寄生是生物防治的核心种间关系之一，寄生适应性进化表现为本地适应性和密度依赖制约关系。本项目以不同地域来源的线虫生防真菌明尼苏达被毛孢(Hm, Hirsutella minnesotensis)和大豆孢囊线虫(SCN, Heterodera glycines)以及秀丽隐杆线虫(Ce, Caenorhabditis elegans)为研究对象，在组培板中进行Hm对SCN继代侵染实验，获得至少50代适应不同地域SCN种群及Ce的菌株；在温室盆栽大豆条件下，建立Hm对SCN侵染实验，获得至少12代大豆条件下适应不同地域SCN种群的Hm；通过对不同线虫种群交叉接种和不同真菌接种浓度下真菌对线虫寄生率测定，明确Hm对SCN的寄生适应性、本地适应性及密度依赖制约关系；通过Hm群体基因组和转录组分析，揭示Hm寄生SCN关键基因，明确Hm对SCN寄生适应性进化分子机制，本研究具有重要的理论和实际意义。

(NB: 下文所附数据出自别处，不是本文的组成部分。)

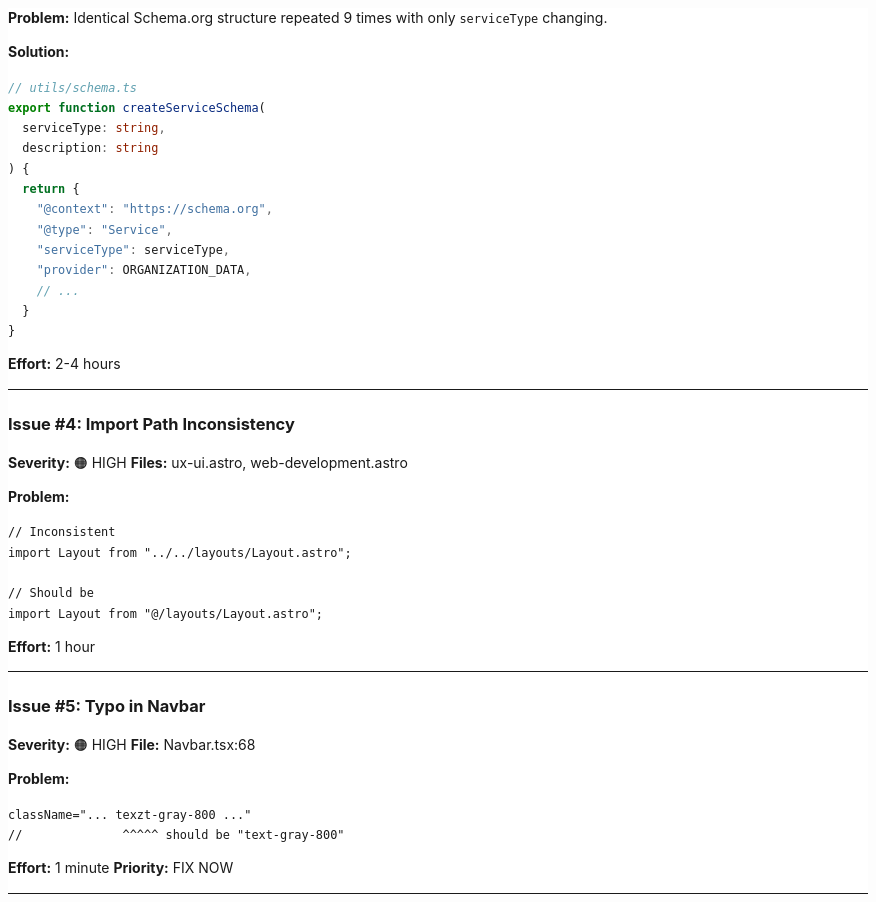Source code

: **Problem:**
Identical Schema.org structure repeated 9 times with only `serviceType` changing.

**Solution:**
```typescript
// utils/schema.ts
export function createServiceSchema(
  serviceType: string,
  description: string
) {
  return {
    "@context": "https://schema.org",
    "@type": "Service",
    "serviceType": serviceType,
    "provider": ORGANIZATION_DATA,
    // ...
  }
}
```

**Effort:** 2-4 hours

---

### Issue #4: Import Path Inconsistency
**Severity:** 🟠 HIGH
**Files:** ux-ui.astro, web-development.astro

**Problem:**
```astro
// Inconsistent
import Layout from "../../layouts/Layout.astro";

// Should be
import Layout from "@/layouts/Layout.astro";
```

**Effort:** 1 hour

---

### Issue #5: Typo in Navbar
**Severity:** 🟠 HIGH
**File:** Navbar.tsx:68

**Problem:**
```tsx
className="... texzt-gray-800 ..."
//              ^^^^^ should be "text-gray-800"
```

**Effort:** 1 minute
**Priority:** FIX NOW

---
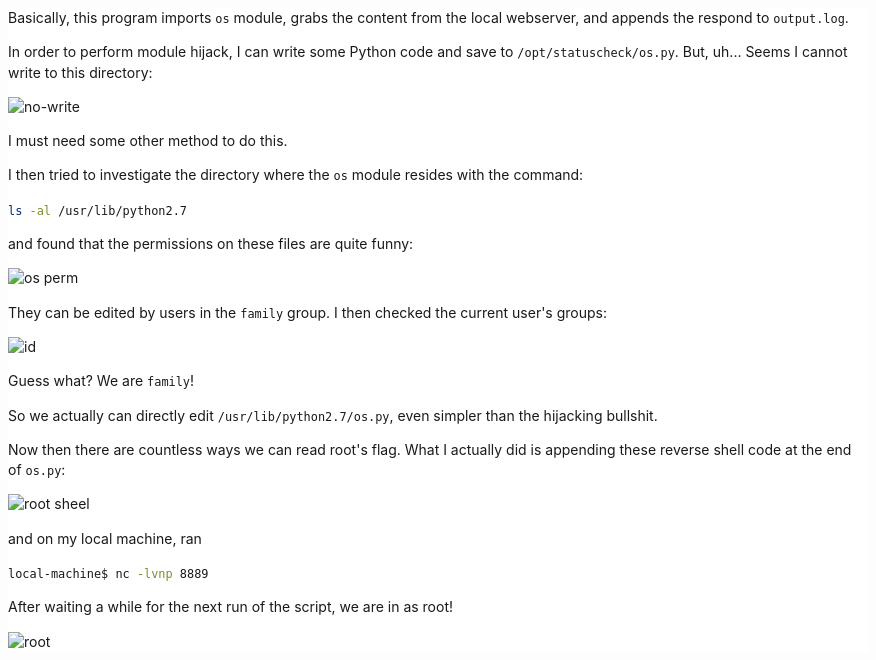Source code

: Basically, this program imports `os` module, grabs the content from the local webserver, and appends the respond to `output.log`.

In order to perform module hijack, I can write some Python code and save to `/opt/statuscheck/os.py`. But, uh... Seems I cannot write to this directory:

![no-write](/img/thm-jack/no-write.png)

I must need some other method to do this.

I then tried to investigate the directory where the `os` module resides with the command:

```bash
ls -al /usr/lib/python2.7
```

and found that the permissions on these files are quite funny:

![os perm](/img/thm-jack/os-py-perm.png)

They can be edited by users in the `family` group. I then checked the current user's groups:

![id](/img/thm-jack/jack-id.png)

Guess what? We are `family`!

So we actually can directly edit `/usr/lib/python2.7/os.py`, even simpler than the hijacking bullshit.

Now then there are countless ways we can read root's flag. What I actually did is appending these reverse shell code at the end of `os.py`:

![root sheel](/img/thm-jack/root-shell.jpg)

and on my local machine, ran

```bash
local-machine$ nc -lvnp 8889
```

After waiting a while for the next run of the script, we are in as root!

![root](/img/thm-jack/root-flag.png)


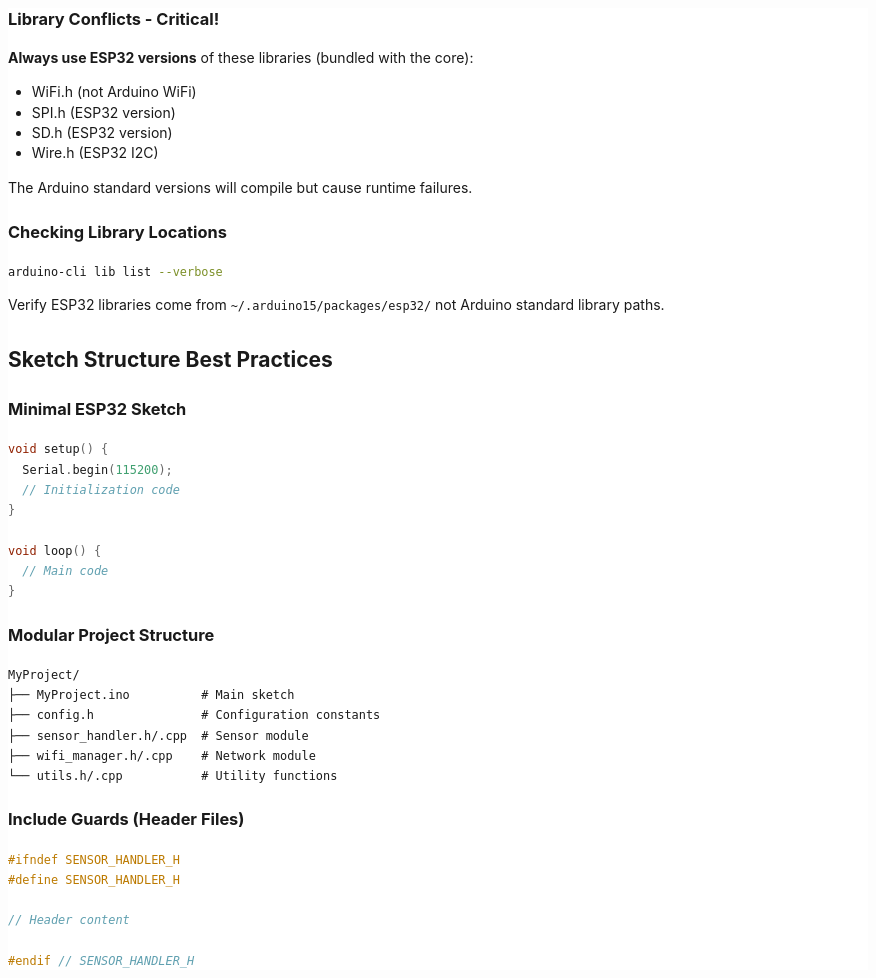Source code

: ### Library Conflicts - Critical!

**Always use ESP32 versions** of these libraries (bundled with the core):
- WiFi.h (not Arduino WiFi)
- SPI.h (ESP32 version)
- SD.h (ESP32 version)
- Wire.h (ESP32 I2C)

The Arduino standard versions will compile but cause runtime failures.

### Checking Library Locations

```bash
arduino-cli lib list --verbose
```

Verify ESP32 libraries come from `~/.arduino15/packages/esp32/` not Arduino standard library paths.

## Sketch Structure Best Practices

### Minimal ESP32 Sketch

```cpp
void setup() {
  Serial.begin(115200);
  // Initialization code
}

void loop() {
  // Main code
}
```

### Modular Project Structure

```
MyProject/
├── MyProject.ino          # Main sketch
├── config.h               # Configuration constants
├── sensor_handler.h/.cpp  # Sensor module
├── wifi_manager.h/.cpp    # Network module
└── utils.h/.cpp           # Utility functions
```

### Include Guards (Header Files)

```cpp
#ifndef SENSOR_HANDLER_H
#define SENSOR_HANDLER_H

// Header content

#endif // SENSOR_HANDLER_H
```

寄生是生物防治的核心种间关系之一，寄生适应性进化表现为本地适应性和密度依赖制约关系。本项目主要研究内容是以不同地域来源的线虫生防真菌明尼苏达被毛孢(Hm, Hirsutella minnesotensis)和大豆孢囊线虫(SCN, Heterodera glycines)以及秀丽隐杆线虫(Ce, Caenorhabditis elegans)为研究对象，通过组培板及温室种植大豆进行Hm对SCN继代侵染实验，明确Hm对SCN的寄生适应性、本地适应性及密度依赖制约关系；通过Hm群体基因组和转录组分析，揭示Hm寄生SCN关键基因，明确Hm对SCN寄生适应性进化分子机制。我们首先完成了明尼苏达被毛孢基因组分析，初步明确了其线虫内寄生特征；群体遗传学分析发现中国种群和美国种群差异较大，中国种群遗传多样性均显著高于美国种群(Tajima's D < 0)，中国种群经历扩张或正选择，美国种群经历瓶颈效应或平衡选择。中美种群的交配型基因不同，中国为mat-1-1而美国为mat-1-2，推测明尼苏达被毛孢为异宗配合，但未发现有性阶段；完成了50个Hm群体基因组重测序，GWAS分析鉴定出与寄生性相关的8个强烈分化位点，并通过基因功能研究验证了一个候选基因与产孢和寄生性有关；同时，通过构建融合GFP菌株，明确了Hm侵染SCN及Ce的侵染历程。在继代侵染方面，继代侵染30代后菌株对不同寄主线虫进行交叉接种，发现没有明显的寄生性提高，经过认真分析发现可能的原因是通过移液枪吸取寄生后的线虫（不能避免带有Hm孢子）转接，从而导致实验失败。因此我们重新构建了新的继代侵染体系，并且修改挑取1条侵染线虫为挑取10条寄生的线虫，并于2017年的年度总结中提出这部分研究内容延期。目前新建立的侵染体系已经在组培坂上完成了30 代的继代侵染和温室4次大豆种植周期，进一步的继代侵染和交叉接种工作正在进行。本研究已经在Genome Biology and Evolution发表论文1篇，1篇在审稿中，在Scientific Reports发表论文1篇。共培养研究生6人，博士后1人。